Меньше чем через год мать привезла меня к профессору снова. Я был уже на ногах. Осмотрев меня, обращаясь к матери, профессор сказал:

– Вы счастливая мать, он вполне здоров.

Долгие восемь месяцев я пролежал в гипсовой коробке. Иногда заходили тетя Варя и Эмма, но не задерживались. Взрослые, как всегда, были озабочены своими делами. В комнате, кроме меня, в своей кроватке барахтался Игорь, родившийся в то время, когда я заболел. Он был занят погремушкой, резиновым утенком и был почти беззвучный ребенок. Особенного ухода за мной не требовалось, потому целые дни я оставался один. Вечером с работы приходила мать, что-то делала для Игоря, для меня, иногда ходила в кино с тетей Варей и дядей Геной, которые всегда брали с собой и Эмму, и, когда возвращалась, подсаживалась ко мне, рассказывала содержание фильма, что-то из событий, происходивших в городе или на работе, а часто и читала что-нибудь вслух.
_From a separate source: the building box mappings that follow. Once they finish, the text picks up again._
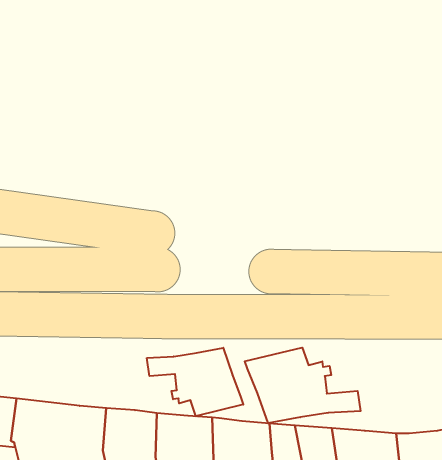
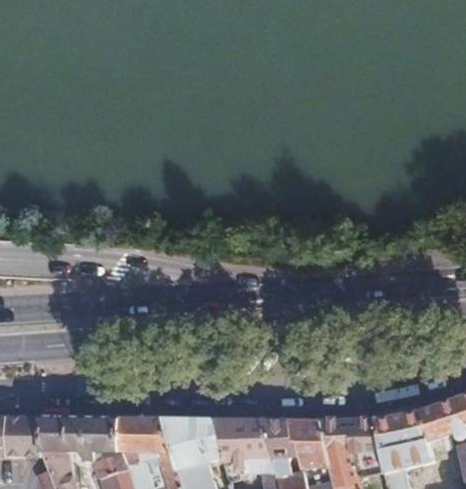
building: [245,348,361,423] -> none
building: [147,348,243,416] -> none

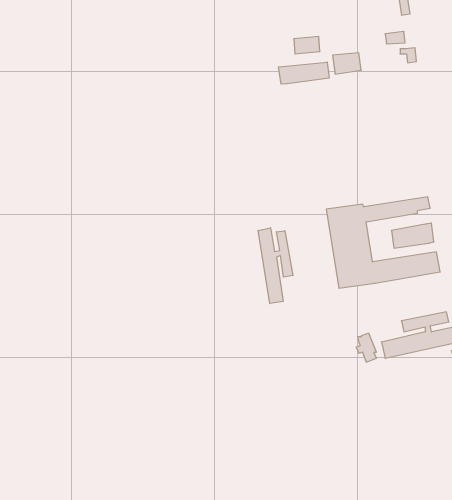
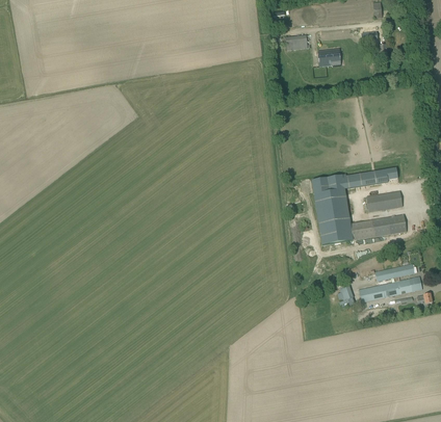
building: [279,62,329,84] -> none
building: [258,228,293,304] -> none

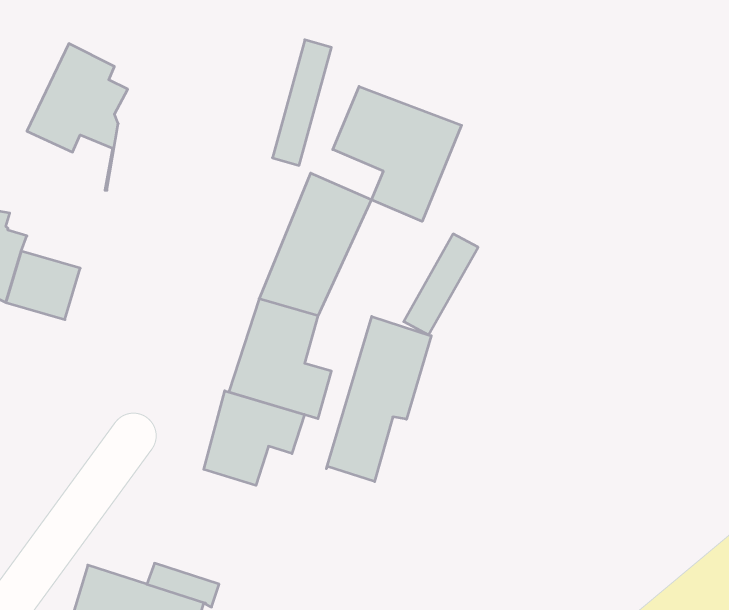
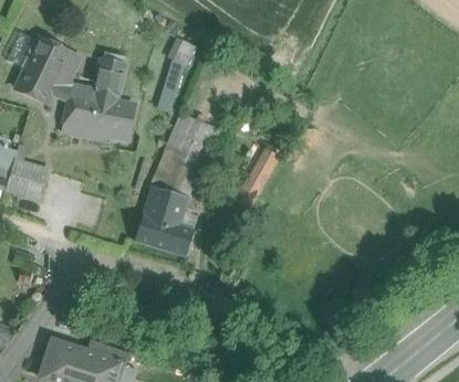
building: none -> [61,61,134,140]
building: [333,86,462,221] -> none
building: [326,316,431,482] -> none
building: [204,391,304,485] -> none

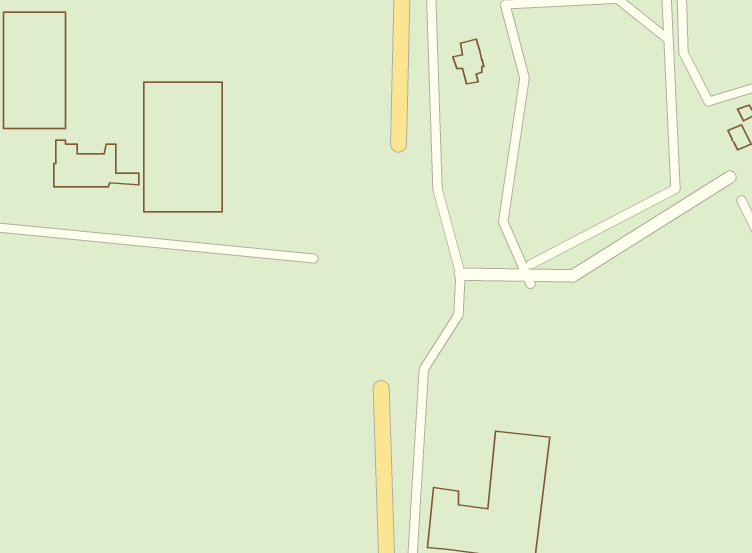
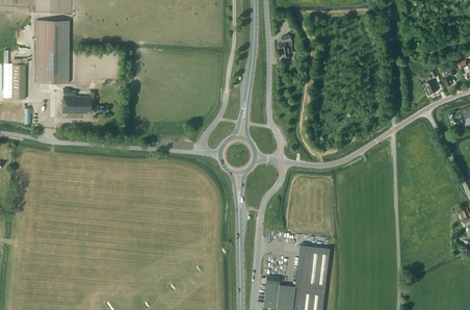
building: [144,82,222,212] -> none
Мне давали книги, карандаши, бумагу – я читал или рисовал, положив бумагу на кусок фанеры. И когда уставал, думал о той жизни, которая протекала за стенами дома и была недоступна мне.

Прошла осень, прошли Новый год, елка, зима, прошла и весна. Стало тепло, зазеленела трава. В саду расстилали рядно, меня выносили из дома, клали на него, оставляя так на весь день. Позже ко мне приносили Игоря, который уже начинал подниматься на ноги. Возле нас ставили какой-то ящик, и он, держась за его край, вставал, пробовал ходить.
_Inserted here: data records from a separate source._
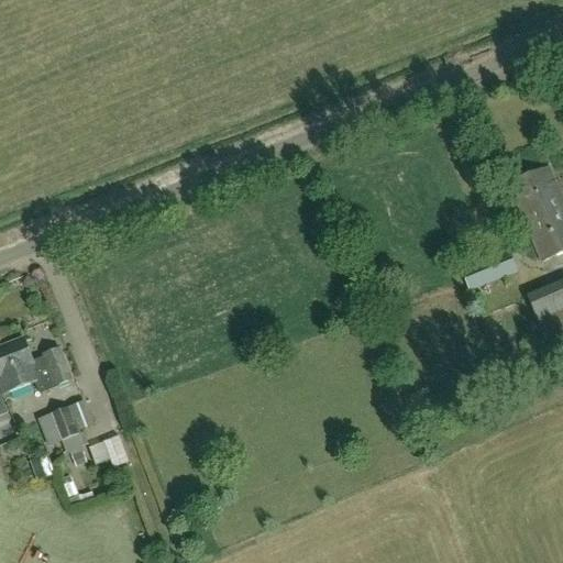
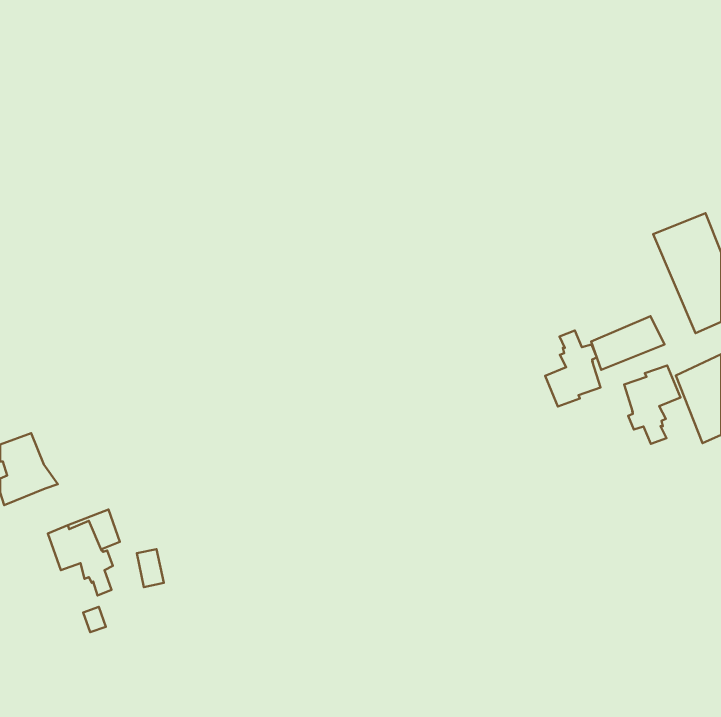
building: none -> [545,331,600,406]
building: none -> [624,365,681,444]
building: [34,347,73,391] -> none

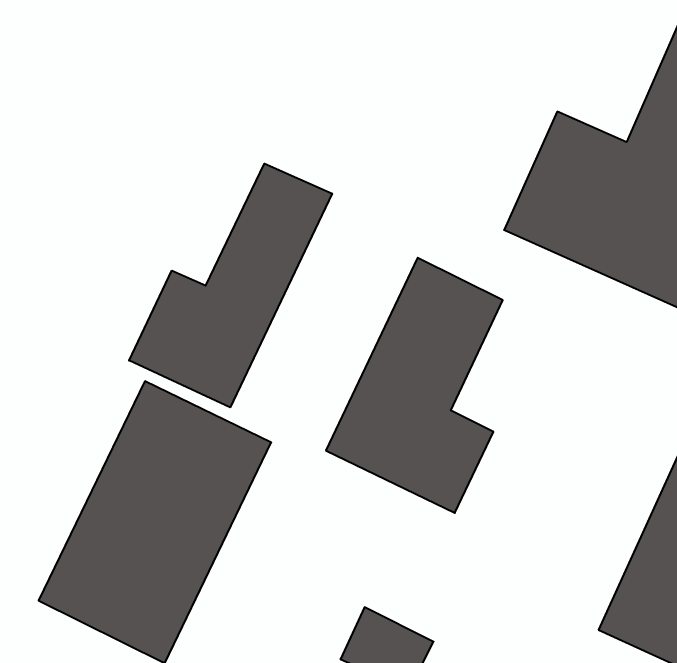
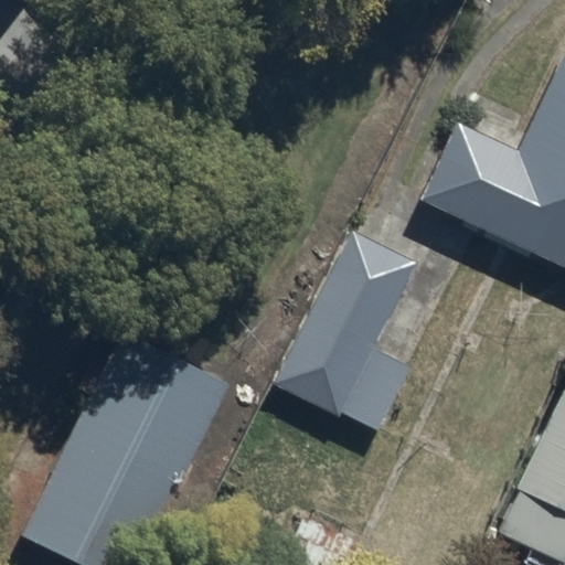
building: [129,164,332,407] -> none

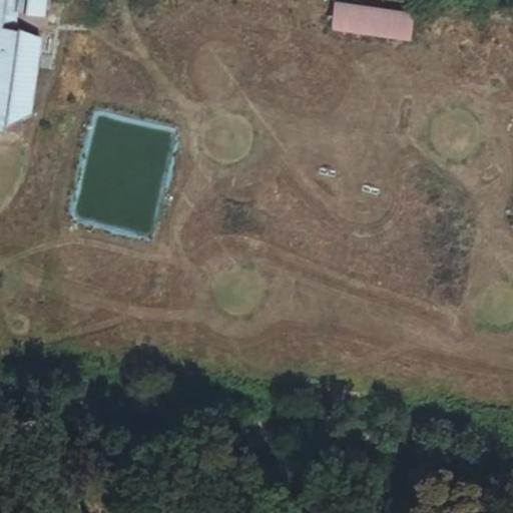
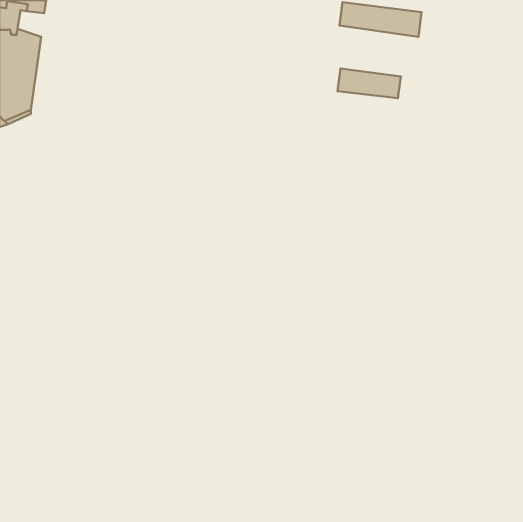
building: none -> [337,69,401,98]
Долгие дни эти со мной были только сад с тяжелеющими плодами на ветках, бездонное небо и солнце. И рядом, словно маленькие подобия его, цвели одуванчики – нежный цветок, на который летела пчела. Заходившая ненадолго Эмма садилась на край рядна, сплетала из них венок, но вскоре уходила. Оставаясь один, целыми часами я смотрел в эту лазурь и думал… О чем?.. О чем можно думать в шесть лет?

К лету я начал тайком подниматься на ноги вместе со своей коробкой, привязанной ко мне бинтами, и пережил неожиданные ощущения: земля, которая долгое время оставалась у моих глаз, вдруг ушла страшно далеко вниз. У меня закружилась голова, я должен был вновь учиться ходить.
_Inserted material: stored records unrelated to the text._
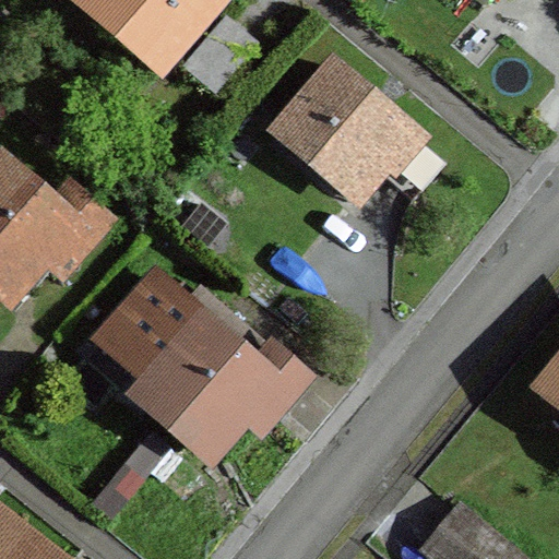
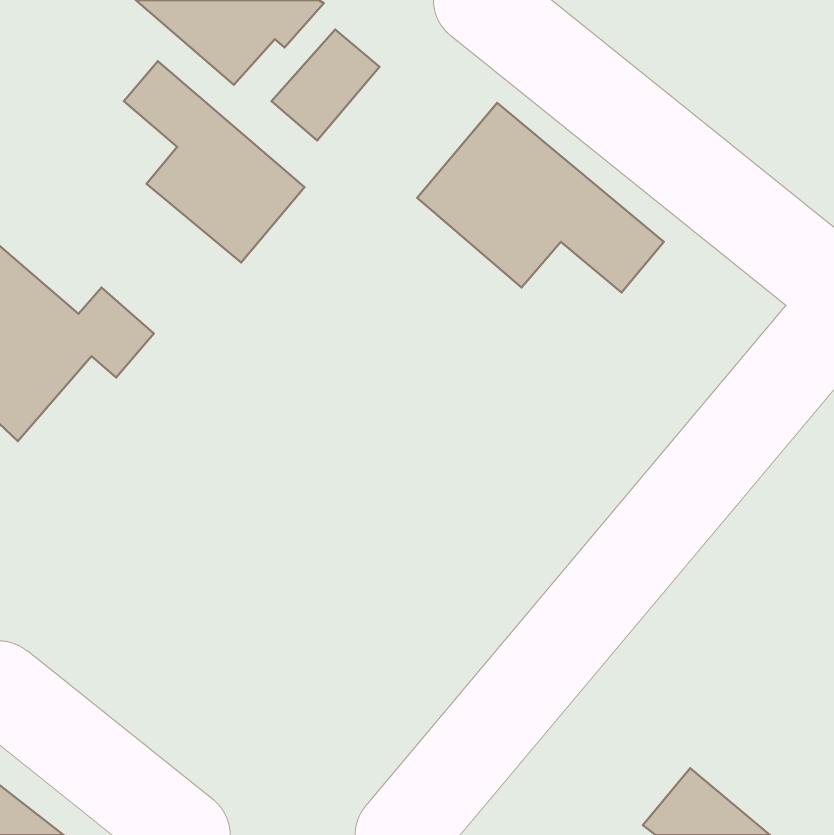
building: none -> [124,61,305,262]
building: [108,284,304,453] -> none

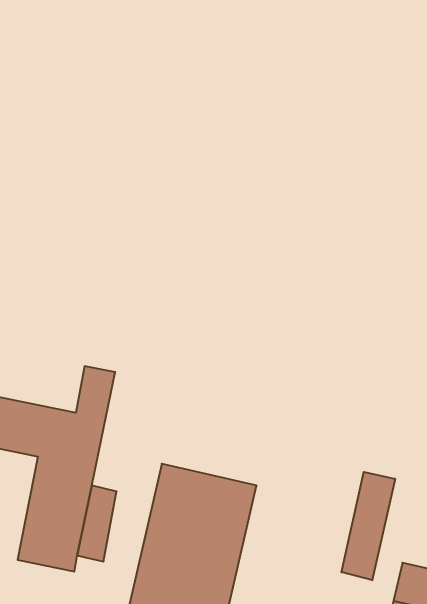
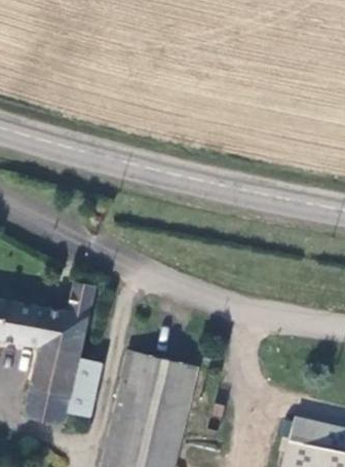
building: [341,472,395,580] -> none

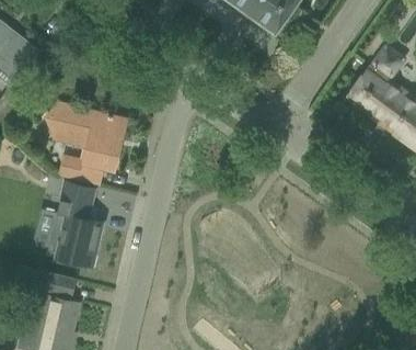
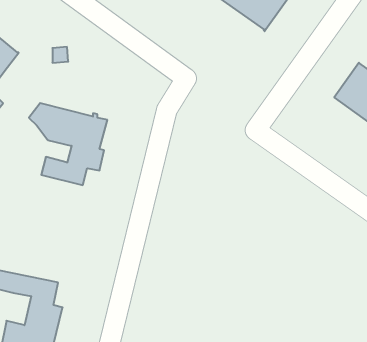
building: [54,183,102,267] -> none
В следующем году меня отправили в туберкулезный санаторий. В туберкулезный потому, наверное, что предполагалась возможность возникновения этой болезни из-за ушиба позвоночника, на самом деле просто потому, что нужной путевки не было. Та путевка, которая по показаниям подходила мне, досталась другому ребенку.

До места назначения меня сопровождала чужая женщина. В незнакомом городе, куда мы прибыли поездом, за нами приехала эмка. Она развернулась на площади перед красивым зданием с овальным фасадом и колоннами по нему и выехала за город. В пути женщина и водитель оживленно беседовали. Предоставленный самому себе на заднем сидении, я впервые ехал в легковом автомобиле.

Небольшое светлое здание санатория, кажется, в два этажа, несколько других, стоявших рядом, видимо, хозяйственных, строений находились посреди соснового бора. Я оказался в группе детей такого же возраста. Там все было как в детском саду: большая комната с игрушками, спальня, где стояли наши кровати, столовая. Распорядок был тоже детсадовский. Лечение – исключительно целебным воздухом бора. Время, незанятое приемом пищи, послеобеденным сном, играми в комнате, проходило в лесу.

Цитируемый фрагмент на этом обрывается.